Illustration from Harper's Weekly, August 1, 1863

Illustration from Harper’s Weekly, August 1, 1863

 

Created in 2008, Walker’s tapestry predates the high-profile deaths of young African Americans like Trayvon Martin and Michael Brown. Even before these tragedies and the groundswell of activism that followed, her work speaks to a continued culture of racial injustice in this country. Today, given the proliferation of coverage splashed across the news and social media, Walker’s artwork, which itself draws directly on an earlier form of mass media, embodies a timely reminder of a continued tradition of brutality playing out on the streets and disseminated in the media sources of each successive generation.

 

Walker pulls back the veil. The media, whether a weekly newspaper from the 1800s or a web-based video making the rounds on social networks, always reveals a certain bias.

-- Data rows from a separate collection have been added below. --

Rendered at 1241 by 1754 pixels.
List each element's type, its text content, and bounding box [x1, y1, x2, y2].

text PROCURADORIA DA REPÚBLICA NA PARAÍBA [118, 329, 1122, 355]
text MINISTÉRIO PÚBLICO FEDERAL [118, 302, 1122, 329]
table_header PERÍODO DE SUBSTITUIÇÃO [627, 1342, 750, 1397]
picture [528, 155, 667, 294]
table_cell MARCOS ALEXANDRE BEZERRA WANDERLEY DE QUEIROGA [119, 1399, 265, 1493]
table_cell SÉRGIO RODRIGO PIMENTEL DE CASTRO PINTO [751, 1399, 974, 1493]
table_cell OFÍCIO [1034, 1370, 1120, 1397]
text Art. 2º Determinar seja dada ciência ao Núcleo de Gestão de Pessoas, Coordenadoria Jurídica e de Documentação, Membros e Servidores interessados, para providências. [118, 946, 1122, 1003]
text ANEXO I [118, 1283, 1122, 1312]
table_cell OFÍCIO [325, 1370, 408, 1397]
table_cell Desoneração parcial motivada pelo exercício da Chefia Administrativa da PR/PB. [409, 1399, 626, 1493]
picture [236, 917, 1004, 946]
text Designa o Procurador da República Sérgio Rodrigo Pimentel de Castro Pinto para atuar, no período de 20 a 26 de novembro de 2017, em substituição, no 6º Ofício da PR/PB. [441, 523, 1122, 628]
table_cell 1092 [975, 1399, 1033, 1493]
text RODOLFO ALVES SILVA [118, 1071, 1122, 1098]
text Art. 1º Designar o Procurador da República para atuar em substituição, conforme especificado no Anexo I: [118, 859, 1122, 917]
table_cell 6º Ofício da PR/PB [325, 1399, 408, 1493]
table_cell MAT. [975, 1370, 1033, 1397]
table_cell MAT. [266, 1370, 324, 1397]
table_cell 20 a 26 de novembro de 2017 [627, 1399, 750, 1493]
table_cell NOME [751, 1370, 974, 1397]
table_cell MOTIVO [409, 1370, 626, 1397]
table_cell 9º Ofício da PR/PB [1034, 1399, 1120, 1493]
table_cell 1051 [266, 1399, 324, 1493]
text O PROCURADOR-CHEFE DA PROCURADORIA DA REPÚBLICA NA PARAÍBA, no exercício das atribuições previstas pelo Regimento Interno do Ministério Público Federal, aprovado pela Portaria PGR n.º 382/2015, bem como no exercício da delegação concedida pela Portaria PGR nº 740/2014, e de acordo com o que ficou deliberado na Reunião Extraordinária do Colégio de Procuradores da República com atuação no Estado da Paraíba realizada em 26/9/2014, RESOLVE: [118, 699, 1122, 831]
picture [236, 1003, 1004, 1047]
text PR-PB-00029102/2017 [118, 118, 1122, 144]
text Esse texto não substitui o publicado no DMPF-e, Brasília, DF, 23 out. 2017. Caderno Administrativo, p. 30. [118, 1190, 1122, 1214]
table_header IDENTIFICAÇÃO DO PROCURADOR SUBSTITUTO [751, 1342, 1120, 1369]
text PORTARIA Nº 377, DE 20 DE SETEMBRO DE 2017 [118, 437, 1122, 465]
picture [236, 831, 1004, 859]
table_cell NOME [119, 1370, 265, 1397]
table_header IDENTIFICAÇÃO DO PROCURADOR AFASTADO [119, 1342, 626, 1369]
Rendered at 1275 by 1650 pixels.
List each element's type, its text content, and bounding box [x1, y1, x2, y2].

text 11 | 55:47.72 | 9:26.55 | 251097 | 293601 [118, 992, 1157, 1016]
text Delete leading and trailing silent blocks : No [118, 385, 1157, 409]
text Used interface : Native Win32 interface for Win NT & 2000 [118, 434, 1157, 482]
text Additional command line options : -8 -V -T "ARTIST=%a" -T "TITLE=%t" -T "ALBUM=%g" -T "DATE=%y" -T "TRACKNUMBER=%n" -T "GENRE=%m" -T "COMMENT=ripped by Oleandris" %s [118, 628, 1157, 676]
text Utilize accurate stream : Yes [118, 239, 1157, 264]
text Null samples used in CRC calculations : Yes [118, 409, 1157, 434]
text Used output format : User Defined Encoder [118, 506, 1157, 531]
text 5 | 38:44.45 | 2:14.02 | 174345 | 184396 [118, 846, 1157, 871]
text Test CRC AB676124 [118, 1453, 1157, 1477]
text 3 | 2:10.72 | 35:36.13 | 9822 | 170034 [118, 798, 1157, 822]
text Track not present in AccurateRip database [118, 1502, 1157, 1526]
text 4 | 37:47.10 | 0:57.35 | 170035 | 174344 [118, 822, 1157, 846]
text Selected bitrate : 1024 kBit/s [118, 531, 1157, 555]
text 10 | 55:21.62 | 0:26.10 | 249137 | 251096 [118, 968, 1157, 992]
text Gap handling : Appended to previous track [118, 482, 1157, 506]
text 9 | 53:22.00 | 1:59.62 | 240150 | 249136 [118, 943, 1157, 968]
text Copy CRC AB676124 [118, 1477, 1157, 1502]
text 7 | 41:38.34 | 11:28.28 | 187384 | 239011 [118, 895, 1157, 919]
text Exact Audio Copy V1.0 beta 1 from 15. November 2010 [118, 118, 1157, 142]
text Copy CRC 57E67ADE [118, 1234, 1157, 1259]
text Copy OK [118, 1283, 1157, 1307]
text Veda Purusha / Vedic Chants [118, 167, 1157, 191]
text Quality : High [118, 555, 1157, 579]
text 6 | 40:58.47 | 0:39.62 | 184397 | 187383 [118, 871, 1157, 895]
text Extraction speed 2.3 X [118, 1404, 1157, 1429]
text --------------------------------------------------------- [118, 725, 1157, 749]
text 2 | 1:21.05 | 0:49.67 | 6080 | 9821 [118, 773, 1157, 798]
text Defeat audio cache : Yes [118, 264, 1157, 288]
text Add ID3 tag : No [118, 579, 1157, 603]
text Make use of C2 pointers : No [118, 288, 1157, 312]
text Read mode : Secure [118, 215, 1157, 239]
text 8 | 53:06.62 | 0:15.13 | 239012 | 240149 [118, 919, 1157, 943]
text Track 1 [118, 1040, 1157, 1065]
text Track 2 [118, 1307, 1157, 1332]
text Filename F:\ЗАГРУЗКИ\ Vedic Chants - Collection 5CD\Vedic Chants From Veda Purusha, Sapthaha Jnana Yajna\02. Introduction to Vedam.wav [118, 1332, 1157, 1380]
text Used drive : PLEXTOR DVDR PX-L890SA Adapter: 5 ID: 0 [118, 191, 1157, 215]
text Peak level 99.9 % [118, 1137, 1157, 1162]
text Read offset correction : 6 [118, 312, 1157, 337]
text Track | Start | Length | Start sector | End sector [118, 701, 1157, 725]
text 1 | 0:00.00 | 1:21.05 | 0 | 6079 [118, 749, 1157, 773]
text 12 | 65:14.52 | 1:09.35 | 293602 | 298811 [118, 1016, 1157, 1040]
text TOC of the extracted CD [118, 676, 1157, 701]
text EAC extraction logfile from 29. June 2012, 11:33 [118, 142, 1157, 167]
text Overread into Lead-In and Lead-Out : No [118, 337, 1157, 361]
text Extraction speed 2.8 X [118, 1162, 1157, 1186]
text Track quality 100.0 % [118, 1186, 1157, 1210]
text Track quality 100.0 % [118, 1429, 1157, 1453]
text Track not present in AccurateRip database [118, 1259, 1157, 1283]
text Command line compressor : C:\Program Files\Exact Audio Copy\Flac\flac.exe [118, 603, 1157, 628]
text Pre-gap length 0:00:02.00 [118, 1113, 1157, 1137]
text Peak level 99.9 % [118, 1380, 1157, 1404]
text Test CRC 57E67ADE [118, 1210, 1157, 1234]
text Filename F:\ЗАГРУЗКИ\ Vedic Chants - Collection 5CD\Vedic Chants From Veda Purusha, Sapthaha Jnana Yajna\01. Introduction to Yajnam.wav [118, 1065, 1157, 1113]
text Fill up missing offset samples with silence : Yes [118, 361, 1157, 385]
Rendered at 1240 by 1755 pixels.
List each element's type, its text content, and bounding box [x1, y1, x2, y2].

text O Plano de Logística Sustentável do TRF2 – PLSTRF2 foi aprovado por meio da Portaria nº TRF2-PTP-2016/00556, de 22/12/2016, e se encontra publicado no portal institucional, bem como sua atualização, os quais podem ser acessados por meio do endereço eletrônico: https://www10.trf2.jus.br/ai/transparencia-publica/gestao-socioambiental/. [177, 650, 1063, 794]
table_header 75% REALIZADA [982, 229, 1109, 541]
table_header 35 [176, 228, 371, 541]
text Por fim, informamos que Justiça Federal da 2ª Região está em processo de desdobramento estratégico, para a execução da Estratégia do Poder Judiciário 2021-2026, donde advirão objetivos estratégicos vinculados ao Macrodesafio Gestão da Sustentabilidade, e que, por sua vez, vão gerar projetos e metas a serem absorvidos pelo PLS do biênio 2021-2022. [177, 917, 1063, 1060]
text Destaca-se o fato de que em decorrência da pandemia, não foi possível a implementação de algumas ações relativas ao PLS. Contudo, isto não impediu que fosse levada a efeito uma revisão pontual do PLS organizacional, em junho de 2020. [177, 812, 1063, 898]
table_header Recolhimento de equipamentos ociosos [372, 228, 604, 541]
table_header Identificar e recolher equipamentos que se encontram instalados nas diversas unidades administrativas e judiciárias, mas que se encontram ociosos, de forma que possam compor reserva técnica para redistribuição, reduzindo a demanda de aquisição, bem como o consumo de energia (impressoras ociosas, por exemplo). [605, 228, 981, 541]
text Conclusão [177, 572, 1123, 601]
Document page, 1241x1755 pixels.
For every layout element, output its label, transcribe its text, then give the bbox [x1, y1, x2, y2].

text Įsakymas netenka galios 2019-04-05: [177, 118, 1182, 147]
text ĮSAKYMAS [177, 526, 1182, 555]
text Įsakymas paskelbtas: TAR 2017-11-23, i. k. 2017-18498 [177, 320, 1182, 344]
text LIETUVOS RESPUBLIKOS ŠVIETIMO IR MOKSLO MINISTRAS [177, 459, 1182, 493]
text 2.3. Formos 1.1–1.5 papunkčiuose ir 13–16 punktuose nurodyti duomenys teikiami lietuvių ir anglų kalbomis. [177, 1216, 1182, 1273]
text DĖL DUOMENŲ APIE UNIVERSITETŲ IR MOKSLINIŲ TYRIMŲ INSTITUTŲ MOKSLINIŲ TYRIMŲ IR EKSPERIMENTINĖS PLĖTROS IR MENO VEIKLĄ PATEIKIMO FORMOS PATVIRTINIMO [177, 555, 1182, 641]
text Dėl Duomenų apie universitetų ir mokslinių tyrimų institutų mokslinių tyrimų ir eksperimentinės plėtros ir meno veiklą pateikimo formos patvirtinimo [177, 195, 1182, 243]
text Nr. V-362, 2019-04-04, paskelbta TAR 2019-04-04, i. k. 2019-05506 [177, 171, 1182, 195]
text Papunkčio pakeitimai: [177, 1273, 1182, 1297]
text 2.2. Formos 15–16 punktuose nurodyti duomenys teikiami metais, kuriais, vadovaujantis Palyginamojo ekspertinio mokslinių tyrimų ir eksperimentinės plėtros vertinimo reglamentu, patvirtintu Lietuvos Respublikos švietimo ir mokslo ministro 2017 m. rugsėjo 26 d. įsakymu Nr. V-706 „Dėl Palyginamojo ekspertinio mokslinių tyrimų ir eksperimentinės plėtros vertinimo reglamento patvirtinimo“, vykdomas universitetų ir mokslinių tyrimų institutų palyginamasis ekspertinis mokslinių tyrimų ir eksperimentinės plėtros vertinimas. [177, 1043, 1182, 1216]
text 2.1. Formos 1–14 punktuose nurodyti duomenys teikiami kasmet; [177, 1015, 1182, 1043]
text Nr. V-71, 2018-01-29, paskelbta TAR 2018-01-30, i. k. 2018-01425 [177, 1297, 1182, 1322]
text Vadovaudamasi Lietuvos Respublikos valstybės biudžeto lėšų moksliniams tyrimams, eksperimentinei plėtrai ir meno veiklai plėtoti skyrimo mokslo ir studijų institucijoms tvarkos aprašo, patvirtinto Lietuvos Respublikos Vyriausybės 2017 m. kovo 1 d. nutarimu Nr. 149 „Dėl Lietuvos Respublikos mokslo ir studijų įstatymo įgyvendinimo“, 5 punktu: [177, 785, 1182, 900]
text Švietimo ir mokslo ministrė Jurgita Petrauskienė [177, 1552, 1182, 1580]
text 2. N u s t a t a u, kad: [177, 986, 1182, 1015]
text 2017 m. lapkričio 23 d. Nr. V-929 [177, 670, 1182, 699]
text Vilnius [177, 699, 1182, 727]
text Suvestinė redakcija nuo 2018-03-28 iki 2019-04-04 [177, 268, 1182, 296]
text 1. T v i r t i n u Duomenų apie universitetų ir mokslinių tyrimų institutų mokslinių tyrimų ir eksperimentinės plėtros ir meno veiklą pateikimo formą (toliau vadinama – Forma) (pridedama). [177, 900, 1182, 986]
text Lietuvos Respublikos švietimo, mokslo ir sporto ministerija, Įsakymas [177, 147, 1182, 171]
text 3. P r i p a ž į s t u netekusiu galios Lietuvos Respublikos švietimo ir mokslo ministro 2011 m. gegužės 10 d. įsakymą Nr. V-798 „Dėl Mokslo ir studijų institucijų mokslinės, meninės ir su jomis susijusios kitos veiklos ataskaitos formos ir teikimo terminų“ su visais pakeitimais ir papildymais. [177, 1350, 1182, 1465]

A free and open press is fundamental to the success of our country and should never be censored or silenced. But it is incumbent upon our citizens to also realize that no story is completely without inflection from its source, and Walker’s point is that historically, this often comes at the expense of the black community. By employing the silhouette motif in this work, Walker re-centers the attention onto the victims, and encourages all of us to bring an equally probing eye to our consumption of media today. —AB

 

–A version of this article was previously published in C magazine, Crystal Bridges’ publication for museum Members.

 

 

Lynching in African American History

During the New York Draft Riots, as many as 500 people lost their lives, though some estimates go much higher.  Several police officers were killed, and the homes and businesses of many of the city’s wealthy whites were burned or looted.  Although they had nothing to do with the levying of the draft, the city’s Black population were the target of the mob’s most violent outrage. Any Black individual—man, woman, or child—unfortunate enough to encounter the rioters, was set upon, beaten, and perhaps lynched, mutilated, and burned.

 

Although lynching occurred more frequently in the South, in truth African American men and women were lynched in communities large and small across the United States—According to the Equal Justice Initiative’s 2015 report, Lynching in America, more than 4,000 Black people were lynched between 1877 and 1950. A group called Monroe Work Today has created an interactive map that notes every lynching they have able to document between the 1830s and 1960s:  a shocking visual record.  Even more shocking, many of these events were planned affairs, which crowds of white folks of all ages turned out for to watch and photograph. In the early twentieth-century, a brisk business developed in the printing and distribution of picture postcards documenting lynchings.

 

This history is disturbing, but it is important that it not be lost or forgotten. Art is vital in bringing difficult subjects to the fore so that they can be contemplated, discussed, and remembered in a safe environment and within historical and social context. Often art speaks to us on an individual level that is more deeply moving than any news report.  Art is humanizing, and affects us in so personal a way that it can help to remind us of our shared humanity, remove barriers, and build bridges.

 

Paul Rucker

Paul Rucker

 

The history of lynchings in America will be the subject of an upcoming Performance Lab program at the Museum on March 30.  Artist, composer, and musician Paul Rucker will perform his cello compositions to accompany Stories from the Trees, a series of video animations based on images in historical lynching postcards.

 

Rucker’s performance at Crystal Bridges will kick off Northwest Arkansas’ INVERSE Performance Art Festival, scheduled for March 30 through April 1, 2017.